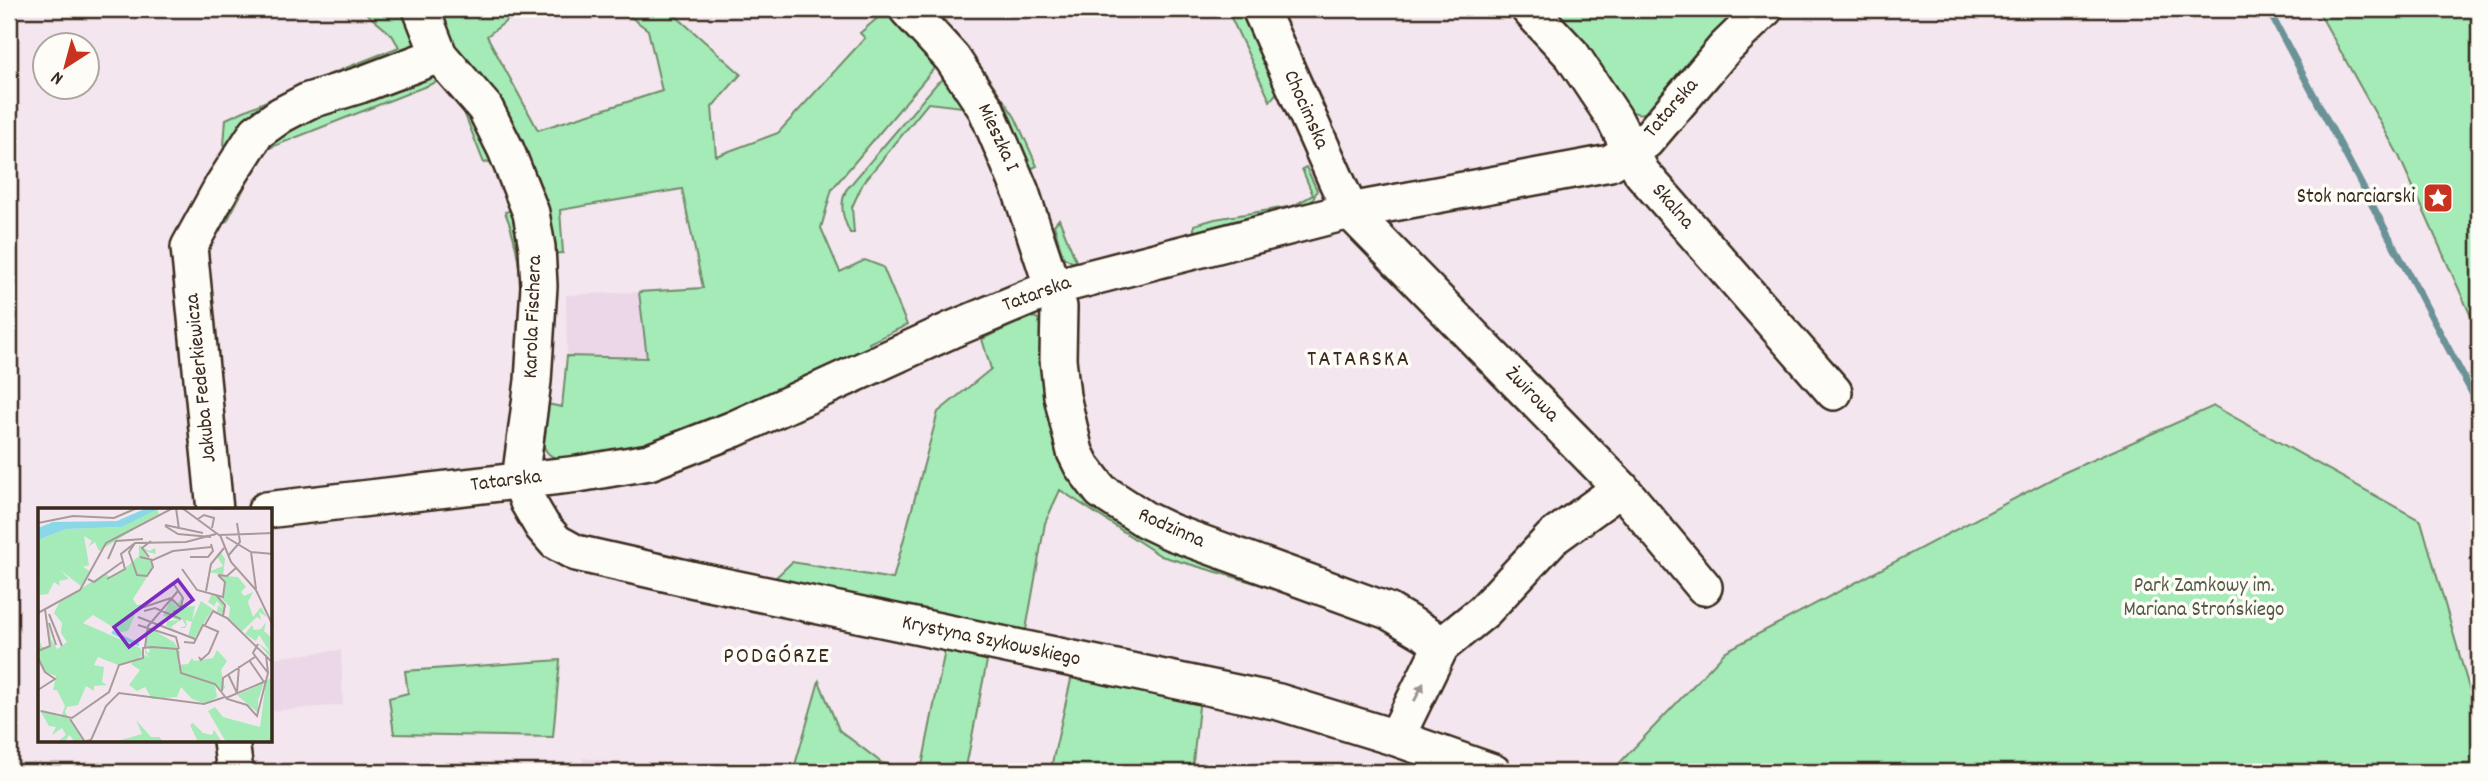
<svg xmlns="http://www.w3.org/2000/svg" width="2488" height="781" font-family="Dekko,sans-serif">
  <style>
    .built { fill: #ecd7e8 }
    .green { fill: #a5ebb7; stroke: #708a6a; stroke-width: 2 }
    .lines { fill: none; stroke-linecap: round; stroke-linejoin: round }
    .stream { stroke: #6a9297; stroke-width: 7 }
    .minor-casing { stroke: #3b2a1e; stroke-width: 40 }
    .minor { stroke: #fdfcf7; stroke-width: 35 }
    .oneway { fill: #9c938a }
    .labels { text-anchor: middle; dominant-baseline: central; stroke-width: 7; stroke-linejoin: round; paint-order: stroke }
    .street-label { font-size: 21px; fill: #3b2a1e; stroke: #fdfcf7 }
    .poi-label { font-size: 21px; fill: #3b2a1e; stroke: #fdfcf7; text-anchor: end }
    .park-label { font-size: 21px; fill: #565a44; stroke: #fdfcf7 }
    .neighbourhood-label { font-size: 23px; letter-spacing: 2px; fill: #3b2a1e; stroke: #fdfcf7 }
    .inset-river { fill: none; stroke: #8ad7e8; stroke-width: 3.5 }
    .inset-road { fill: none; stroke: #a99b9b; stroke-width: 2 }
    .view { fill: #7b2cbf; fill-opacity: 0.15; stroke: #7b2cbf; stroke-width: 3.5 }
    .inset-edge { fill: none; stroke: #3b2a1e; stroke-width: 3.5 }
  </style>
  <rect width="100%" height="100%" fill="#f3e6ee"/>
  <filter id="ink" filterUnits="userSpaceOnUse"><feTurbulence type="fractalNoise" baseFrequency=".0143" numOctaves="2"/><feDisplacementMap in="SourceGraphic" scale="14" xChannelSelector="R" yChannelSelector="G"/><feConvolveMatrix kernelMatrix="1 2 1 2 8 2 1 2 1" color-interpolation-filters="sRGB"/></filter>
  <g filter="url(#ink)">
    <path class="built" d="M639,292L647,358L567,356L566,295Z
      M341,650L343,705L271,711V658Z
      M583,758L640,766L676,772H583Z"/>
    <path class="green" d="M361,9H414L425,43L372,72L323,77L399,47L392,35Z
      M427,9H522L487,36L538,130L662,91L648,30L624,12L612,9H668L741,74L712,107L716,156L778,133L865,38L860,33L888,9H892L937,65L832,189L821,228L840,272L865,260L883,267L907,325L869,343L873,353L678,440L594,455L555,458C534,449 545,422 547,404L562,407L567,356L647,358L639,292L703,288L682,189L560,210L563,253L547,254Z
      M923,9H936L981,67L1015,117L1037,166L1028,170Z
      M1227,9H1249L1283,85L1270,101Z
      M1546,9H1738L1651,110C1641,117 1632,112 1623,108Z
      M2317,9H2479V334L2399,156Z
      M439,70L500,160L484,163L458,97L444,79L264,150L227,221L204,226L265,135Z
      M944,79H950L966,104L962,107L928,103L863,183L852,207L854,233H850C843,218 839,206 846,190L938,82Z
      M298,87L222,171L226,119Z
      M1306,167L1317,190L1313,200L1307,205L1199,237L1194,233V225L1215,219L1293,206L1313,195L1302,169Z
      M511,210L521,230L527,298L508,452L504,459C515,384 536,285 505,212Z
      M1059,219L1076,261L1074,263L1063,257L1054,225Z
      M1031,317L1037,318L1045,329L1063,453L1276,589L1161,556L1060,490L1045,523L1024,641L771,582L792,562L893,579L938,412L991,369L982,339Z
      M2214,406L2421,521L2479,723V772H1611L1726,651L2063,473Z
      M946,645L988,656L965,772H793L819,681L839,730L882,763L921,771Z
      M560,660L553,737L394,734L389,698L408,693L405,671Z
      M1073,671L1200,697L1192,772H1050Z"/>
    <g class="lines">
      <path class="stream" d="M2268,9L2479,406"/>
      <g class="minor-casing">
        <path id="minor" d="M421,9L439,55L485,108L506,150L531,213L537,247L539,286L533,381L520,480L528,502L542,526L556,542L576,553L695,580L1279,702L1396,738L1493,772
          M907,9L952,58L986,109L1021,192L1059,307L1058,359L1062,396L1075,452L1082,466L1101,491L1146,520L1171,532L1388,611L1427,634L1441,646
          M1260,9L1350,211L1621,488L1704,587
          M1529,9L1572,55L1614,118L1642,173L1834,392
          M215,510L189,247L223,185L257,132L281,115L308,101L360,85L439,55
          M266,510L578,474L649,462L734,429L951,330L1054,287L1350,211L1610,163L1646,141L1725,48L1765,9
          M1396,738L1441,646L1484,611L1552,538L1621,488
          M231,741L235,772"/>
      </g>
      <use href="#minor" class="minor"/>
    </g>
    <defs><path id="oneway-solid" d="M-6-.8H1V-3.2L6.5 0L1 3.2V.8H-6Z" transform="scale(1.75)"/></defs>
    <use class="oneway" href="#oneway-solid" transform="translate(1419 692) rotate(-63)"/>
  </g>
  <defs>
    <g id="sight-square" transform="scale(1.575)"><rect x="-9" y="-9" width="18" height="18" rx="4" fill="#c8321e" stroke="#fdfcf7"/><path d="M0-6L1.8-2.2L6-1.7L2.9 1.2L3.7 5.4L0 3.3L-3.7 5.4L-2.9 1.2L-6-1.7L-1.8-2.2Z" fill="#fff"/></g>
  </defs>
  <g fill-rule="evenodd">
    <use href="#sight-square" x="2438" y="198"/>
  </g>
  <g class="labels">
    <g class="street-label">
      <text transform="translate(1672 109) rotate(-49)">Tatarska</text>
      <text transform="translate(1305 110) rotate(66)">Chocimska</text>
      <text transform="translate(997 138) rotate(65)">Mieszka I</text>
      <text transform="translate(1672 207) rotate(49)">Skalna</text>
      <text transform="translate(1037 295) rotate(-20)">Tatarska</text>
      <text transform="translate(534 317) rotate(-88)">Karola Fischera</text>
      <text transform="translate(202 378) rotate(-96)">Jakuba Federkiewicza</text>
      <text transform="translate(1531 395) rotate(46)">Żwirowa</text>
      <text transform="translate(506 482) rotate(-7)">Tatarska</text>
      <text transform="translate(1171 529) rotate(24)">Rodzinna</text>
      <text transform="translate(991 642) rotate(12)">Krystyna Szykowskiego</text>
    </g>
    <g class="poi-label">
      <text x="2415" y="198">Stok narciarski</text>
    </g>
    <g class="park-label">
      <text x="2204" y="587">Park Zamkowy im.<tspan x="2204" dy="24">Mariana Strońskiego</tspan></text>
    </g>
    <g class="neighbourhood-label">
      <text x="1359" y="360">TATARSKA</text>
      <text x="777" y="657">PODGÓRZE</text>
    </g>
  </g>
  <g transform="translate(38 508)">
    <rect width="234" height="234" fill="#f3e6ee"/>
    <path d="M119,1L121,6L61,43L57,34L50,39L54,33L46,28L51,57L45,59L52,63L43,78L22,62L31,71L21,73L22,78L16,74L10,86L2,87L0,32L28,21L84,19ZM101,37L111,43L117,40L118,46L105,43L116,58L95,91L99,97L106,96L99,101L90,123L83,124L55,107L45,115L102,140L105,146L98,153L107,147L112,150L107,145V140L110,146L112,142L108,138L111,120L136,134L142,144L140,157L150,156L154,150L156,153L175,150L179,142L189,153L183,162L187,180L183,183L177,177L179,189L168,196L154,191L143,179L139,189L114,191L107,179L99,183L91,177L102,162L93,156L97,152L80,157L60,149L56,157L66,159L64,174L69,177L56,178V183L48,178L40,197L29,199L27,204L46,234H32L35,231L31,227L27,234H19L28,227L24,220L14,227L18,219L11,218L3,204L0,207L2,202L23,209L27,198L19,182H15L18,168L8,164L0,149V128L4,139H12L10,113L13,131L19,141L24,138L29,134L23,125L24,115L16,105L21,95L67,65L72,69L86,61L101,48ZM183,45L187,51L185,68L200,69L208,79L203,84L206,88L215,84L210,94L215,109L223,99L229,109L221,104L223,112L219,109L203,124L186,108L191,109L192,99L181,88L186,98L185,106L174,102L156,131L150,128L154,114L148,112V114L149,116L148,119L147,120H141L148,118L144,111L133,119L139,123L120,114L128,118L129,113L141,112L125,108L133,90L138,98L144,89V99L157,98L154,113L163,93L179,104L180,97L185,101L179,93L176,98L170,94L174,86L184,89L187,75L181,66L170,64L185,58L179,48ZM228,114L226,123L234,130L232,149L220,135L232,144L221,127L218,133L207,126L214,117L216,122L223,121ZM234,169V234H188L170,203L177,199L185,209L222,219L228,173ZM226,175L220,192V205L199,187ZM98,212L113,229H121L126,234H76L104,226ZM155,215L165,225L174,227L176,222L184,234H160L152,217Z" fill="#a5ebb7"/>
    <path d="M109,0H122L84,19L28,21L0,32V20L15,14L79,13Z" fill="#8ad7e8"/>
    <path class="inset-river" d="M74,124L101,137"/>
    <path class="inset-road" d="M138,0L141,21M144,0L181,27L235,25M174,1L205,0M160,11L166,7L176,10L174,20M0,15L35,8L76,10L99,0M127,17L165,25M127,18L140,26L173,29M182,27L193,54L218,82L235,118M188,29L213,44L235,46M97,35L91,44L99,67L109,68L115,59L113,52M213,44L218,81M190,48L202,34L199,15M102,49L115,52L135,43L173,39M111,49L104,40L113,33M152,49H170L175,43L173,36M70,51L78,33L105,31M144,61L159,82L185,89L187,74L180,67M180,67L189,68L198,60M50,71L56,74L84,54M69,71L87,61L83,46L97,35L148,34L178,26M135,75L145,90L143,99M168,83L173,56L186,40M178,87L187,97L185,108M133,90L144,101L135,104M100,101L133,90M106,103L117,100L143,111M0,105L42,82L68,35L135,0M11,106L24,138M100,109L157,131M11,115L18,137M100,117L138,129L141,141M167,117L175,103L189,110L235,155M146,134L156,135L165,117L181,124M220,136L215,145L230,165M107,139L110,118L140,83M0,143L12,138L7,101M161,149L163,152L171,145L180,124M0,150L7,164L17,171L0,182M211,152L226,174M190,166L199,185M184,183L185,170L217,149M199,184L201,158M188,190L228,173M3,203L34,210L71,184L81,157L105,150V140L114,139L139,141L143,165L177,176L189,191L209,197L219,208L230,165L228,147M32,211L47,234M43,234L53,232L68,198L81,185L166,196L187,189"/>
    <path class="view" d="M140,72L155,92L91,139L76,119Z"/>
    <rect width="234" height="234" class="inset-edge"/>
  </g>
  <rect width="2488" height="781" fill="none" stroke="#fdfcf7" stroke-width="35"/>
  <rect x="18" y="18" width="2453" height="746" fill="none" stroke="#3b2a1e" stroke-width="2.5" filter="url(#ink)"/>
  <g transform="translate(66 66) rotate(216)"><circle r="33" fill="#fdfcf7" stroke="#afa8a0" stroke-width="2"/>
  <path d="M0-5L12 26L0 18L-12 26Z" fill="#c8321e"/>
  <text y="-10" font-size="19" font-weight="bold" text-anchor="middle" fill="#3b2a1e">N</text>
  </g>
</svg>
=-=-=-=-=
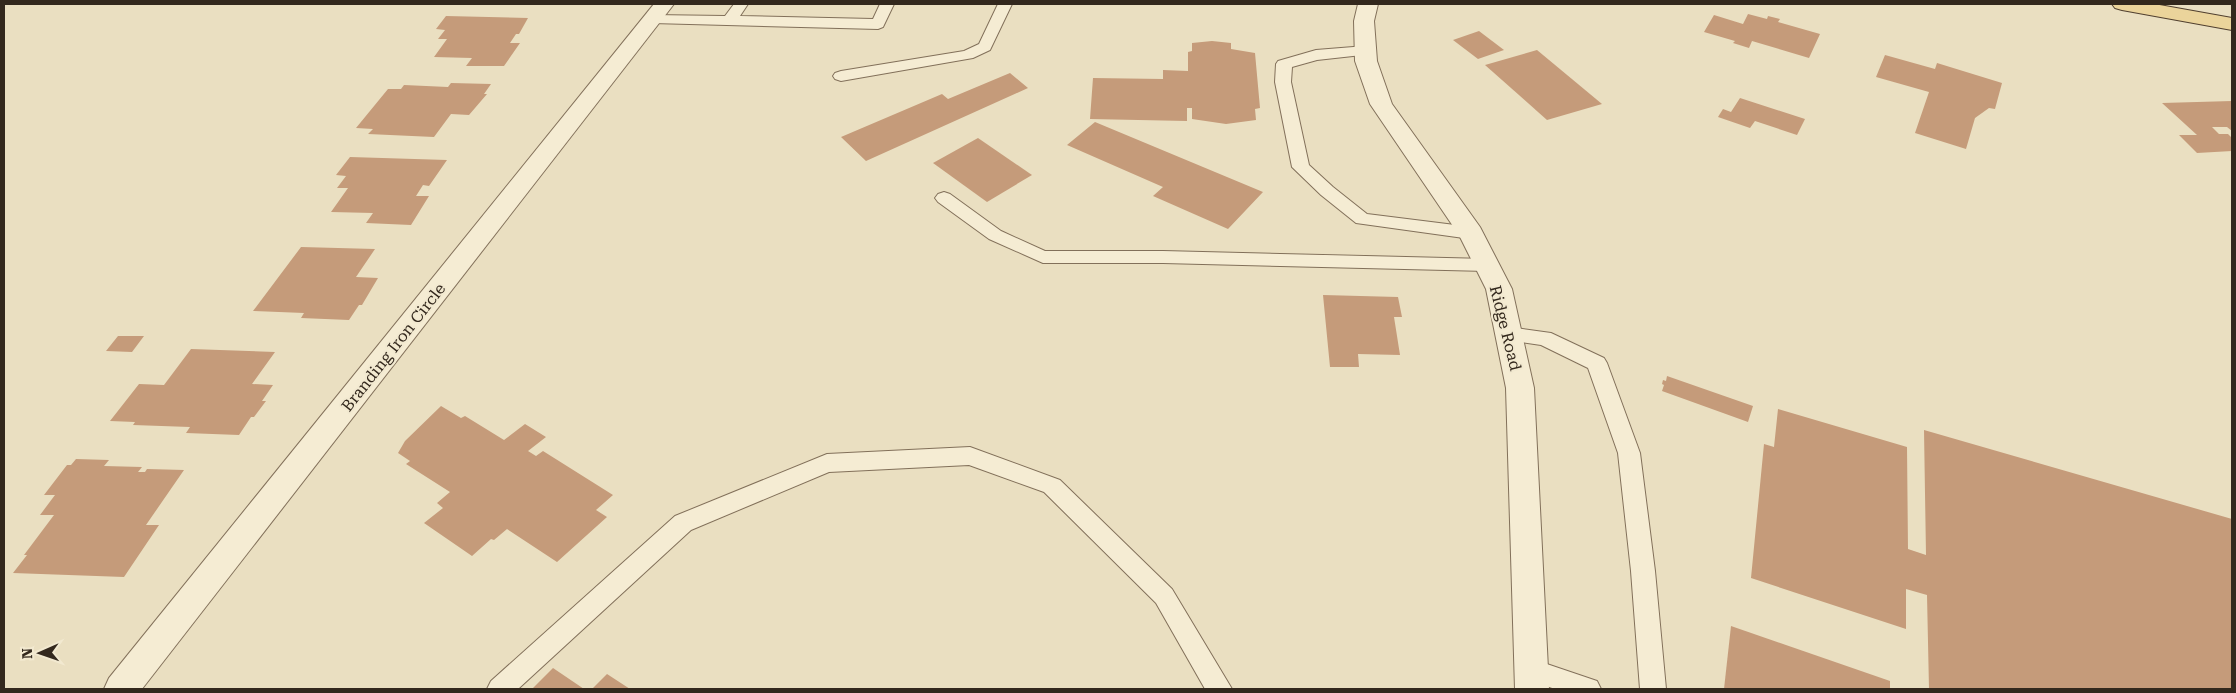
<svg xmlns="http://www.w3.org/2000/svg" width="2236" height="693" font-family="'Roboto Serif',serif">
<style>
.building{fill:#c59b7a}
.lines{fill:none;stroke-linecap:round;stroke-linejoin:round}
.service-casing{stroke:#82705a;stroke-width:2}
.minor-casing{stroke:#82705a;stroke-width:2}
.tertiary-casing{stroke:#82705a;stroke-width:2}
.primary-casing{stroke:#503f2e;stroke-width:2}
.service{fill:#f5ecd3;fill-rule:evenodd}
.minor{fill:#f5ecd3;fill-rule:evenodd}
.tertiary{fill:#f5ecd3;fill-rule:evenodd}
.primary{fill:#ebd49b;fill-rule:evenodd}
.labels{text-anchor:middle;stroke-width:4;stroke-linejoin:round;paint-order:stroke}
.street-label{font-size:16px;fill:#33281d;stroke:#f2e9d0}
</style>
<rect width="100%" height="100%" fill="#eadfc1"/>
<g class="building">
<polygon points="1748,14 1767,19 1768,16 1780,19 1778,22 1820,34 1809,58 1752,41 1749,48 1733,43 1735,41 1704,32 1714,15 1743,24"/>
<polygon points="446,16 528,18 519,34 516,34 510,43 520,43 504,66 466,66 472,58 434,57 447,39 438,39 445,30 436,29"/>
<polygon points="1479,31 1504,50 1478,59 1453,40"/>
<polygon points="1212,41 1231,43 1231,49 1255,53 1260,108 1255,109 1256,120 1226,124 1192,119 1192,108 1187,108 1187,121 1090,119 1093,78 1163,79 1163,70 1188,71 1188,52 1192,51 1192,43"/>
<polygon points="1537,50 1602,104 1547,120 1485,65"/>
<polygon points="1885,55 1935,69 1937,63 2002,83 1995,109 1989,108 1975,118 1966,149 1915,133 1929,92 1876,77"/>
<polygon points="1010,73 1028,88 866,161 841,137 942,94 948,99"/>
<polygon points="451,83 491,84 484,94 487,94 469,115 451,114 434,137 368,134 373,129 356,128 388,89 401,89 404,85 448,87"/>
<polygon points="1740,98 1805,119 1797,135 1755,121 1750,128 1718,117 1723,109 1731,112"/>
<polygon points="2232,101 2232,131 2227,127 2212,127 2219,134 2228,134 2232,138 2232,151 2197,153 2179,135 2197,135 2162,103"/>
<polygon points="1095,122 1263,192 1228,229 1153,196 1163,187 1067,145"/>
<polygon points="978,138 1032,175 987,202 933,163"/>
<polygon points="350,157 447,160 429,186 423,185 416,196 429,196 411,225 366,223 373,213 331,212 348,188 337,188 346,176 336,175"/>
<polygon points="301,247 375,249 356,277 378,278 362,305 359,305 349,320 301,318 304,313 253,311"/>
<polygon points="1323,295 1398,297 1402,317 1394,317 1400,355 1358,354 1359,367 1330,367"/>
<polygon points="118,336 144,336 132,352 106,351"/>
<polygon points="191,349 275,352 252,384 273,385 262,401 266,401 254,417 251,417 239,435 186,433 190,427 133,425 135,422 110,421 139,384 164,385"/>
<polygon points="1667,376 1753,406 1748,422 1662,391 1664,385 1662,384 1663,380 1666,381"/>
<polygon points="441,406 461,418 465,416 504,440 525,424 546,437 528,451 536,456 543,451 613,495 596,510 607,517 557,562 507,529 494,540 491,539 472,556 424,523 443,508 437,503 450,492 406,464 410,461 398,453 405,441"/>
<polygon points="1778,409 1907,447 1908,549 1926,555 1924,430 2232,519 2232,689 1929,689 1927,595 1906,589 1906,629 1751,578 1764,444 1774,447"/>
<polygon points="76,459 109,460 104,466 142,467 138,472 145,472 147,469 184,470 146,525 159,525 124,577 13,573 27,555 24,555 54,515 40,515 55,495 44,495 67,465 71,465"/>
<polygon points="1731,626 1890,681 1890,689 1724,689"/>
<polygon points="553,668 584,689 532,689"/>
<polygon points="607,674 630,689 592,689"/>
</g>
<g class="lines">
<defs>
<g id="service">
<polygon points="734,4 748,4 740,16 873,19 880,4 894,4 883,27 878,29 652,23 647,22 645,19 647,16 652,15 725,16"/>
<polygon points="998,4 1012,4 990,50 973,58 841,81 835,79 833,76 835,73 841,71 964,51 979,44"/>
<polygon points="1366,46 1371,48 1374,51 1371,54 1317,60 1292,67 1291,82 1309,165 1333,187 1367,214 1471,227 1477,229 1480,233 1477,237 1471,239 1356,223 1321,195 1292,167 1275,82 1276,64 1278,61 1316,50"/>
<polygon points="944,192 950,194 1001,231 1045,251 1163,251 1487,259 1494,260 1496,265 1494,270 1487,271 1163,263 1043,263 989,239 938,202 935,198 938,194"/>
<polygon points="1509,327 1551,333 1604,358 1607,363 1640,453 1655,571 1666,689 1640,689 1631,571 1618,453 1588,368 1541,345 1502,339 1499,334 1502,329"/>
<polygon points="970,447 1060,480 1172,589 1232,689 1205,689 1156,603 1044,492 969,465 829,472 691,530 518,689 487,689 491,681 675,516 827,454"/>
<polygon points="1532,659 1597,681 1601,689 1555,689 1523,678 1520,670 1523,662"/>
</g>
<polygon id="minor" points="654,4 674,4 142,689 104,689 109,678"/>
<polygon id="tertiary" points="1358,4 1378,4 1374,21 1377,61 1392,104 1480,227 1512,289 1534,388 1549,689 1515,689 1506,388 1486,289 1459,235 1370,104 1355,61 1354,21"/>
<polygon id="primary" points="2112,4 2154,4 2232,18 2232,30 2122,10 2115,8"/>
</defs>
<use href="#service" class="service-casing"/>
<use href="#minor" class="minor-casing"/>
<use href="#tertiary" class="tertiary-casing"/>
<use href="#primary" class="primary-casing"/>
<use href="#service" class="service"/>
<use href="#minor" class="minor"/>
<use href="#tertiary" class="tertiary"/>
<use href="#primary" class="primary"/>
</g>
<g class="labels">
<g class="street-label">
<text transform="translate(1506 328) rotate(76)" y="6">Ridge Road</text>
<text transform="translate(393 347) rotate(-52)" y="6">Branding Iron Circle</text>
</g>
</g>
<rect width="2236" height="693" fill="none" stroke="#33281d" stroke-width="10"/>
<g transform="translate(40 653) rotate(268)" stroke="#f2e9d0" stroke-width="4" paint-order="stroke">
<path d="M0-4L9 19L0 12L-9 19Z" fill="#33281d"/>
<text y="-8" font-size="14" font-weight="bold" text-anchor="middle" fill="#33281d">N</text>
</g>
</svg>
=-=-=-=-=
Tally up the lines in the records containing the word "service", then give the count and nothing else.

5